Task :: Filter the entries down to the lines holding "CROSS", then copy those lines.

[Dataset items]

——————

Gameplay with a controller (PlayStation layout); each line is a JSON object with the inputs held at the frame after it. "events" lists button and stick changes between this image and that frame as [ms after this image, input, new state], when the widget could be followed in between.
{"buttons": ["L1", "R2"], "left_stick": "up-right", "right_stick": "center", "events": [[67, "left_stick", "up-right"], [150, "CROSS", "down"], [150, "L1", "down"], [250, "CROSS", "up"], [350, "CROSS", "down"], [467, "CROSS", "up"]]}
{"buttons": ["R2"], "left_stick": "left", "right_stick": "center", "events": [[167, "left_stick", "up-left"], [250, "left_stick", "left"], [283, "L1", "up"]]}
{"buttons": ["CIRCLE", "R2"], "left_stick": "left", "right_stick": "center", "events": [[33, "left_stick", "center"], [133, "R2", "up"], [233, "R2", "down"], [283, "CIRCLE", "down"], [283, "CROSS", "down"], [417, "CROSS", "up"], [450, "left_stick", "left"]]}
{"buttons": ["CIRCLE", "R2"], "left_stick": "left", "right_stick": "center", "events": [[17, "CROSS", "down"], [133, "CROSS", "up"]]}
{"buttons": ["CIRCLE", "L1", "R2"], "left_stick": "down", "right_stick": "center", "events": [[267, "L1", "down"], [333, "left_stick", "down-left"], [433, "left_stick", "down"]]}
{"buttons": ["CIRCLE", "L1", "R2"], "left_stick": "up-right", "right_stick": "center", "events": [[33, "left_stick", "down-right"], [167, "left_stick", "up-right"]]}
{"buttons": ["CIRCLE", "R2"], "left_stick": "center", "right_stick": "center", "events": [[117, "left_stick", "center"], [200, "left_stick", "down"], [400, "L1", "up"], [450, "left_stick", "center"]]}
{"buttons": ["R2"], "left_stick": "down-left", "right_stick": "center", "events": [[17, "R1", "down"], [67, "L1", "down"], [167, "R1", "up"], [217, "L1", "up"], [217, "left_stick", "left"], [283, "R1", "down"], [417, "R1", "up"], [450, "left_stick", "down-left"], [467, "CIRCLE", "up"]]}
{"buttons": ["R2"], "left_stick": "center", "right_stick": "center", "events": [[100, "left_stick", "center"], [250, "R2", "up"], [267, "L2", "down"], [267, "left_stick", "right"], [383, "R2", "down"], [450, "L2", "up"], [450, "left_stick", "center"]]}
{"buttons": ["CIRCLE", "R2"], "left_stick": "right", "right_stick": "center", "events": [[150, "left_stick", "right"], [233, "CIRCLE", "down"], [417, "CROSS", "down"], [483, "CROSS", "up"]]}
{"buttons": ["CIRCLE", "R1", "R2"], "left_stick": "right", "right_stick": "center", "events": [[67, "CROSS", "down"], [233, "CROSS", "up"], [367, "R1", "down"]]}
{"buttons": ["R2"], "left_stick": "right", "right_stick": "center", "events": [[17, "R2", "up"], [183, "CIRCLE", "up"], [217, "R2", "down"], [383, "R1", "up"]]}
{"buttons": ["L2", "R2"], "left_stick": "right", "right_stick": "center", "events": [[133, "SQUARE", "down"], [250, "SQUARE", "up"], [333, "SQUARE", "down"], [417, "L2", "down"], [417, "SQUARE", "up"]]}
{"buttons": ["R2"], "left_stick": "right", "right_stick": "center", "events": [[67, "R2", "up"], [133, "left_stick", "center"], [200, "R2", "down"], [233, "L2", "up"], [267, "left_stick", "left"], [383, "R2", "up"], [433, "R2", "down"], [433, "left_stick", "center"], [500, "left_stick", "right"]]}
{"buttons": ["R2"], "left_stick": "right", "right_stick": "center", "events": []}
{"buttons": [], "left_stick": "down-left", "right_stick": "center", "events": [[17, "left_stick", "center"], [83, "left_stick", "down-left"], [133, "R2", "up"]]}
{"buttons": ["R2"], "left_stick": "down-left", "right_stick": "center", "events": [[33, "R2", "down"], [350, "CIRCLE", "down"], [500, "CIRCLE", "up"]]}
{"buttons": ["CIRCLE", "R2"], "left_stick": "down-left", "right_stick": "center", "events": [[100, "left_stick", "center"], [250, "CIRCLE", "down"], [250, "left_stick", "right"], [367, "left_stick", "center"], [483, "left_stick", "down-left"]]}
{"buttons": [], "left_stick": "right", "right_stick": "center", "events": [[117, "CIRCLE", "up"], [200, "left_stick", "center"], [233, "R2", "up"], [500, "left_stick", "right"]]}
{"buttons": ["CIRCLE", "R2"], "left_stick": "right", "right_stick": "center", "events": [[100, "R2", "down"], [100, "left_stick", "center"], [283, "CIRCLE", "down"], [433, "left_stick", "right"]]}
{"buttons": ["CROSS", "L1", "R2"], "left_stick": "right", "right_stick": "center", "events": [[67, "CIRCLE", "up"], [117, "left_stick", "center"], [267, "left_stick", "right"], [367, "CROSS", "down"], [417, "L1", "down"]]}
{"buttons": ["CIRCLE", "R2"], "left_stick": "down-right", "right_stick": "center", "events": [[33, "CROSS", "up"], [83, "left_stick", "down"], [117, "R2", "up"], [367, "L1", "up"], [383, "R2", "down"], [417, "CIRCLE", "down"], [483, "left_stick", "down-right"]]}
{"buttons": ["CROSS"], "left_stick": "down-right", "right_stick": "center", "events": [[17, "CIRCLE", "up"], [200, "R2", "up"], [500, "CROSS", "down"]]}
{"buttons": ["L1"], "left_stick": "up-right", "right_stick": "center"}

——————

Answer ::
{"buttons": ["L1", "R2"], "left_stick": "up-right", "right_stick": "center", "events": [[67, "left_stick", "up-right"], [150, "CROSS", "down"], [150, "L1", "down"], [250, "CROSS", "up"], [350, "CROSS", "down"], [467, "CROSS", "up"]]}
{"buttons": ["CIRCLE", "R2"], "left_stick": "left", "right_stick": "center", "events": [[33, "left_stick", "center"], [133, "R2", "up"], [233, "R2", "down"], [283, "CIRCLE", "down"], [283, "CROSS", "down"], [417, "CROSS", "up"], [450, "left_stick", "left"]]}
{"buttons": ["CIRCLE", "R2"], "left_stick": "left", "right_stick": "center", "events": [[17, "CROSS", "down"], [133, "CROSS", "up"]]}
{"buttons": ["CIRCLE", "R2"], "left_stick": "right", "right_stick": "center", "events": [[150, "left_stick", "right"], [233, "CIRCLE", "down"], [417, "CROSS", "down"], [483, "CROSS", "up"]]}
{"buttons": ["CIRCLE", "R1", "R2"], "left_stick": "right", "right_stick": "center", "events": [[67, "CROSS", "down"], [233, "CROSS", "up"], [367, "R1", "down"]]}
{"buttons": ["CROSS", "L1", "R2"], "left_stick": "right", "right_stick": "center", "events": [[67, "CIRCLE", "up"], [117, "left_stick", "center"], [267, "left_stick", "right"], [367, "CROSS", "down"], [417, "L1", "down"]]}
{"buttons": ["CIRCLE", "R2"], "left_stick": "down-right", "right_stick": "center", "events": [[33, "CROSS", "up"], [83, "left_stick", "down"], [117, "R2", "up"], [367, "L1", "up"], [383, "R2", "down"], [417, "CIRCLE", "down"], [483, "left_stick", "down-right"]]}
{"buttons": ["CROSS"], "left_stick": "down-right", "right_stick": "center", "events": [[17, "CIRCLE", "up"], [200, "R2", "up"], [500, "CROSS", "down"]]}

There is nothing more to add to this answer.